## [Source document]
Oireachtas Joint and Select Committees

Thursday, 9 October 2014

Joint Oireachtas Committee on the Implementation of the Good Friday Agreement

Northern Ireland Peace Monitoring Report: Northern Ireland Community Relations Council

11:40 am

Mr. Peter Osborne:

I thank the members of this committee for their contributions and the support they have shown. I would not underestimate the importance of that, in their capacity as individuals and as representatives. When people, like Ms Gordon and many others, within communities are taking on such a significant amount of work, sometimes at personal risk, and having to deal with the stress of that and the difficulties that come with it, we must not underestimate the importance of providing that verbal and moral support. It is important that people feel that the work they are doing is valued, and that will help them to continue with that work, so I thank the members for that.
I will return to a couple of issues before summing up with two or three other points, as the Chair has suggested. The City of Culture is an important event to look at. People in that city will say there is no model, but that they have a number of underlying principles that have driven the success of what has happened up there. It is very impressive when one sees what has happened. For example, loyalist bands have taken part in various festivals in the South as well as in the North, and the police band received a standing ovation coming into Guildhall Square during the City of Culture year. It was a transformative experience in that city. The underlying principles are underlying principles for any area where there is dispute or where there is contention, whether over parades, flags, or anything else. People were motivated in that city to do it. They wanted to come to an agreement, they wanted to reach resolutions and the motivation existed. In other areas, the motivation still does not exist. The relationships were developed over many years. It was not an overnight success. Some of the groundwork was carried out in the 1980s and the 1990s and it led to something over recent years where the relationships and trust were built. There was also leadership. That leadership was very impressive across the community divide. It is one of the reasons the Community Relations Council, for example, gave a civic leadership award to Willie Hay, a DUP MLA in that city, who is the current Speaker of the Assembly. That award could also have been given to other elected representatives from other parties in that city, but it was business leadership as well as community leadership, law and order leadership and residents. Combining those three elements led to success. Those three elements are lacking in other areas, but when they are present, one tends to get results. They have achieved a huge amount in that city, and it is important to reflect on it.

## [Provided information]
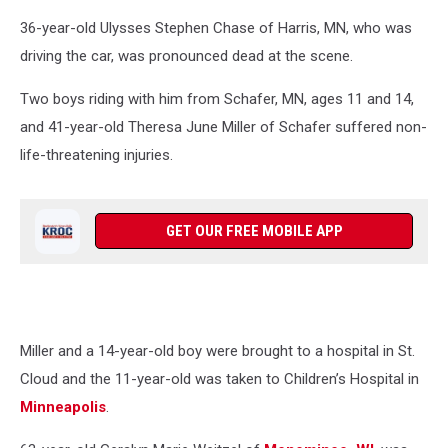
Google
36-year-old Ulysses Stephen Chase of Harris, MN, who was
driving the car, was pronounced dead at the scene.
Two boys riding with him from Schafer, MN, ages 11 and 14,
and 41-year-old Theresa June Miller of Schafer suffered non-
life-threatening injuries.
GET OUR FREE MOBILE APP
Miller and a 14-year-old boy were brought to a hospital in St.
Cloud and the 11-year-old was taken to Children’s Hospital in
Minneapolis
.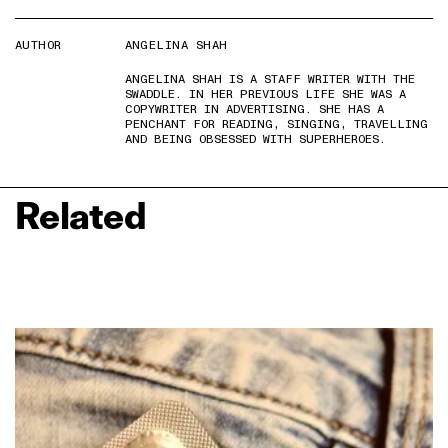
AUTHOR
ANGELINA SHAH
ANGELINA SHAH IS A STAFF WRITER WITH THE
SWADDLE. IN HER PREVIOUS LIFE SHE WAS A
COPYWRITER IN ADVERTISING. SHE HAS A
PENCHANT FOR READING, SINGING, TRAVELLING
AND BEING OBSESSED WITH SUPERHEROES.
Related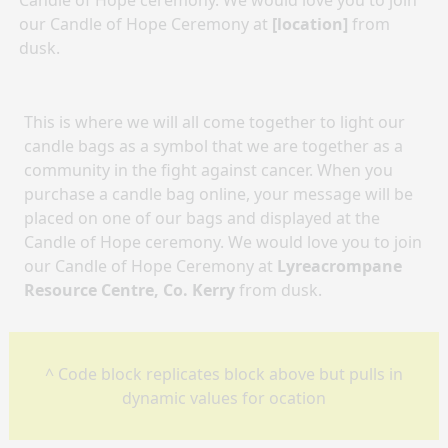
Candle of Hope ceremony. We would love you to join
our Candle of Hope Ceremony at
[location]
from
dusk.
This is where we will all come together to light our
candle bags as a symbol that we are together as a
community in the fight against cancer. When you
purchase a candle bag online, your message will be
placed on one of our bags and displayed at the
Candle of Hope ceremony. We would love you to join
our Candle of Hope Ceremony at
Lyreacrompane
Resource Centre, Co. Kerry
from dusk.
^ Code block replicates block above but pulls in
dynamic values for ocation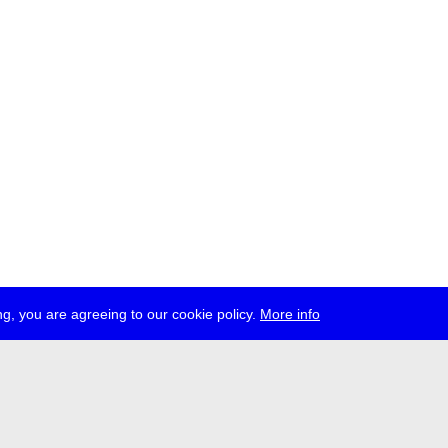
g, you are agreeing to our cookie policy.
More info
ress
jobs
newsletter
telegram
ale e.V., Gerichtstr. 35, D-13347 Berlin
 959 994 231, info[at]transmediale.de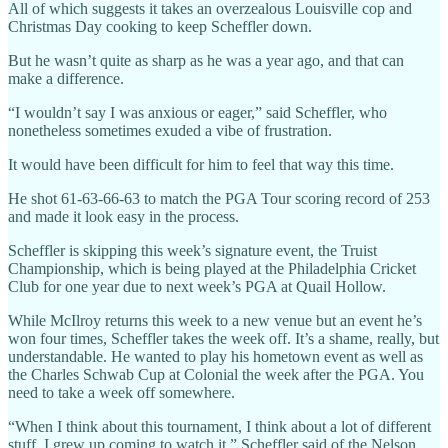
All of which suggests it takes an overzealous Louisville cop and
Christmas Day cooking to keep Scheffler down.
But he wasn’t quite as sharp as he was a year ago, and that can
make a difference.
“I wouldn’t say I was anxious or eager,” said Scheffler, who
nonetheless sometimes exuded a vibe of frustration.
It would have been difficult for him to feel that way this time.
He shot 61-63-66-63 to match the PGA Tour scoring record of 253
and made it look easy in the process.
Scheffler is skipping this week’s signature event, the Truist
Championship, which is being played at the Philadelphia Cricket
Club for one year due to next week’s PGA at Quail Hollow.
While McIlroy returns this week to a new venue but an event he’s
won four times, Scheffler takes the week off. It’s a shame, really, but
understandable. He wanted to play his hometown event as well as
the Charles Schwab Cup at Colonial the week after the PGA. You
need to take a week off somewhere.
“When I think about this tournament, I think about a lot of different
stuff. I grew up coming to watch it,” Scheffler said of the Nelson.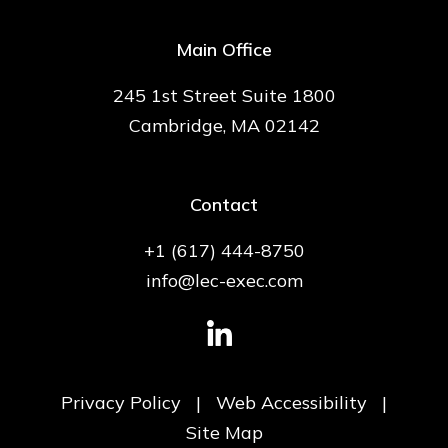
Main Office
245 1st Street Suite 1800
Cambridge, MA 02142
Contact
+1 (617) 444-8750
info@lec-exec.com
Privacy Policy
|
Web Accessibility
|
Site Map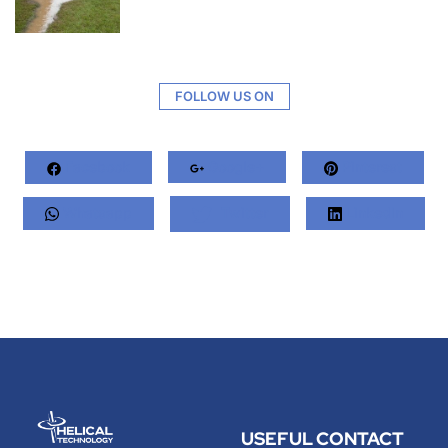
FOLLOW US ON
Facebook
Google+
Pinterest
Whatsapp
Twitter
LinkedIn
USEFUL
CONTACT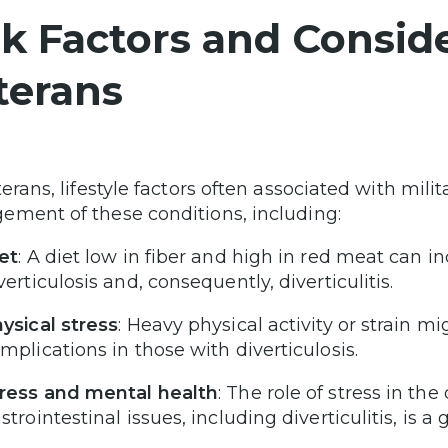
sk Factors and Conside
terans
terans, lifestyle factors often associated with mili
ment of these conditions, including:
et
: A diet low in fiber and high in red meat can i
verticulosis and, consequently, diverticulitis.
ysical stress
: Heavy physical activity or strain 
mplications in those with diverticulosis.
ress and mental health
: The role of stress in t
strointestinal issues, including diverticulitis, is a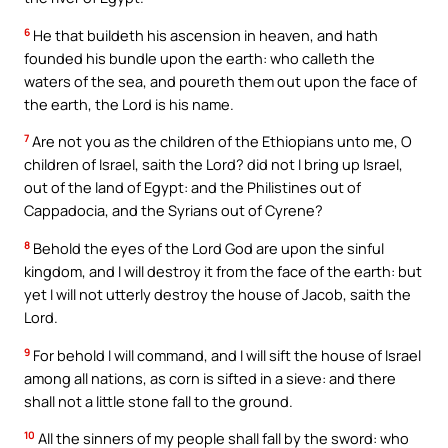
6
He that buildeth his ascension in heaven, and hath
founded his bundle upon the earth: who calleth the
waters of the sea, and poureth them out upon the face of
the earth, the Lord is his name.
7
Are not you as the children of the Ethiopians unto me, O
children of Israel, saith the Lord? did not I bring up Israel,
out of the land of Egypt: and the Philistines out of
Cappadocia, and the Syrians out of Cyrene?
8
Behold the eyes of the Lord God are upon the sinful
kingdom, and I will destroy it from the face of the earth: but
yet I will not utterly destroy the house of Jacob, saith the
Lord.
9
For behold I will command, and I will sift the house of Israel
among all nations, as corn is sifted in a sieve: and there
shall not a little stone fall to the ground.
10
All the sinners of my people shall fall by the sword: who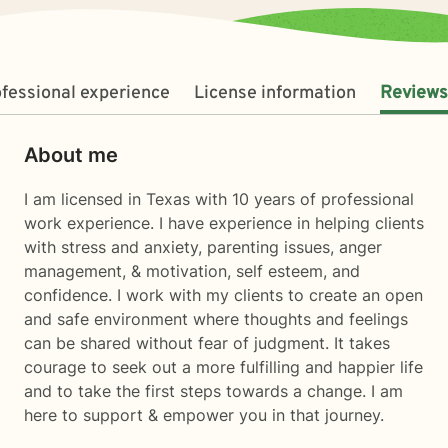
fessional experience
License information
Reviews
About me
I am licensed in Texas with 10 years of professional
work experience. I have experience in helping clients
with stress and anxiety, parenting issues, anger
management, & motivation, self esteem, and
confidence. I work with my clients to create an open
and safe environment where thoughts and feelings
can be shared without fear of judgment. It takes
courage to seek out a more fulfilling and happier life
and to take the first steps towards a change. I am
here to support & empower you in that journey.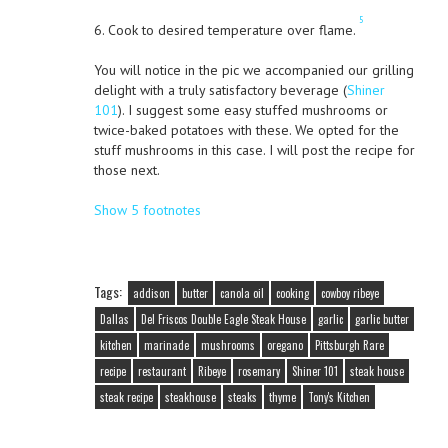
5
6. Cook to desired temperature over flame.
You will notice in the pic we accompanied our grilling
delight with a truly satisfactory beverage (
Shiner
101
). I suggest some easy stuffed mushrooms or
twice-baked potatoes with these. We opted for the
stuff mushrooms in this case. I will post the recipe for
those next.
Show 5 footnotes
Tags:
addison
butter
canola oil
cooking
cowboy ribeye
Dallas
Del Friscos Double Eagle Steak House
garlic
garlic butter
kitchen
marinade
mushrooms
oregano
Pittsburgh Rare
recipe
restaurant
Ribeye
rosemary
Shiner 101
steak house
steak recipe
steakhouse
steaks
thyme
Tony's Kitchen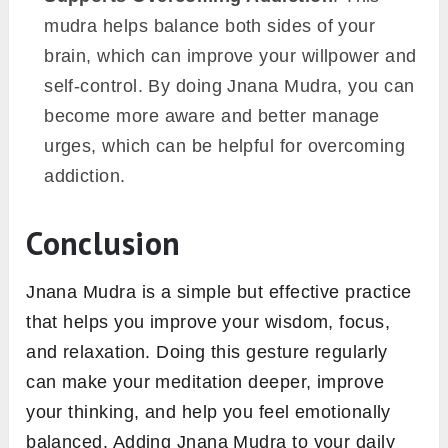
mudra helps balance both sides of your
brain, which can improve your willpower and
self-control. By doing Jnana Mudra, you can
become more aware and better manage
urges, which can be helpful for overcoming
addiction.
Conclusion
Jnana Mudra is a simple but effective practice
that helps you improve your wisdom, focus,
and relaxation. Doing this gesture regularly
can make your meditation deeper, improve
your thinking, and help you feel emotionally
balanced. Adding Jnana Mudra to your daily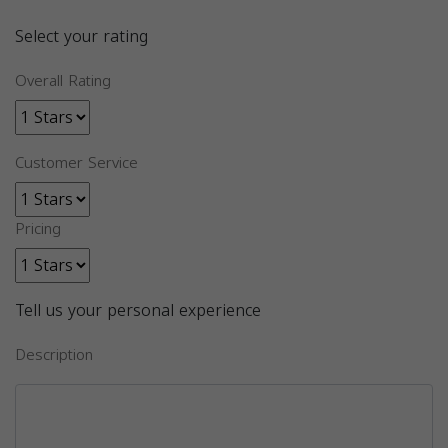
Select your rating
Overall Rating
Customer Service
Pricing
Tell us your personal experience
Description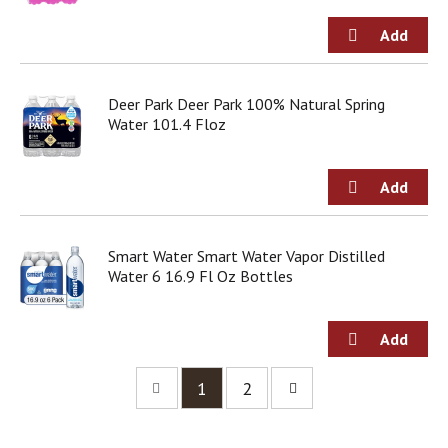
Deer Park Deer Park 100% Natural Spring
Water 101.4 Floz
Smart Water Smart Water Vapor Distilled
Water 6 16.9 Fl Oz Bottles
1
2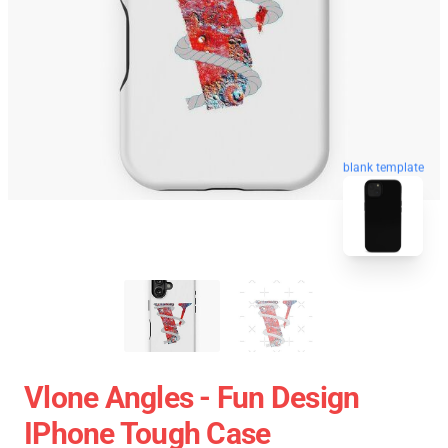
blank template
Vlone Angles - Fun Design
IPhone Tough Case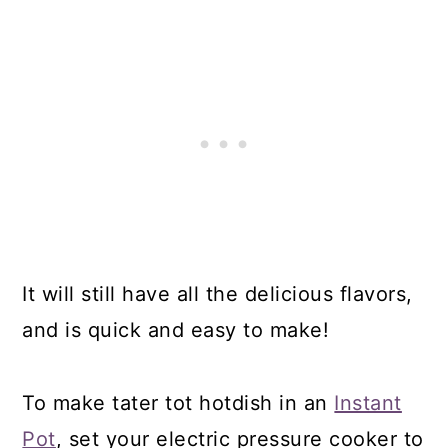
It will still have all the delicious flavors,
and is quick and easy to make!
To make tater tot hotdish in an
Instant
Pot
, set your electric pressure cooker to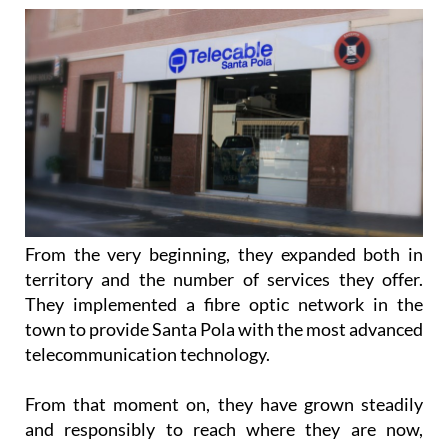
From the very beginning, they expanded both in
territory and the number of services they offer.
They implemented a fibre optic network in the
town to provide Santa Pola with the most advanced
telecommunication technology.
From that moment on, they have grown steadily
and responsibly to reach where they are now,
Grupo Telecable. They currently offer their services
in the majority of the Alicante region and some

## [Task set]
**a.** Copy the part of the committee transcript that opens with "I thank the members of" and closes with "members for that.", swapping "moral" for "emotional".
**b.** According to the committee transcript, what did the Community Relations Council give Willie Hay?

## [Responses to the exercise]
**a.**
I thank the members of this committee for their contributions and the support they have shown. I would not underestimate the importance of that, in their capacity as individuals and as representatives. When people, like Ms Gordon and many others, within communities are taking on such a significant amount of work, sometimes at personal risk, and having to deal with the stress of that and the difficulties that come with it, we must not underestimate the importance of providing that verbal and emotional support. It is important that people feel that the work they are doing is valued, and that will help them to continue with that work, so I thank the members for that.

**b.** A civic leadership award.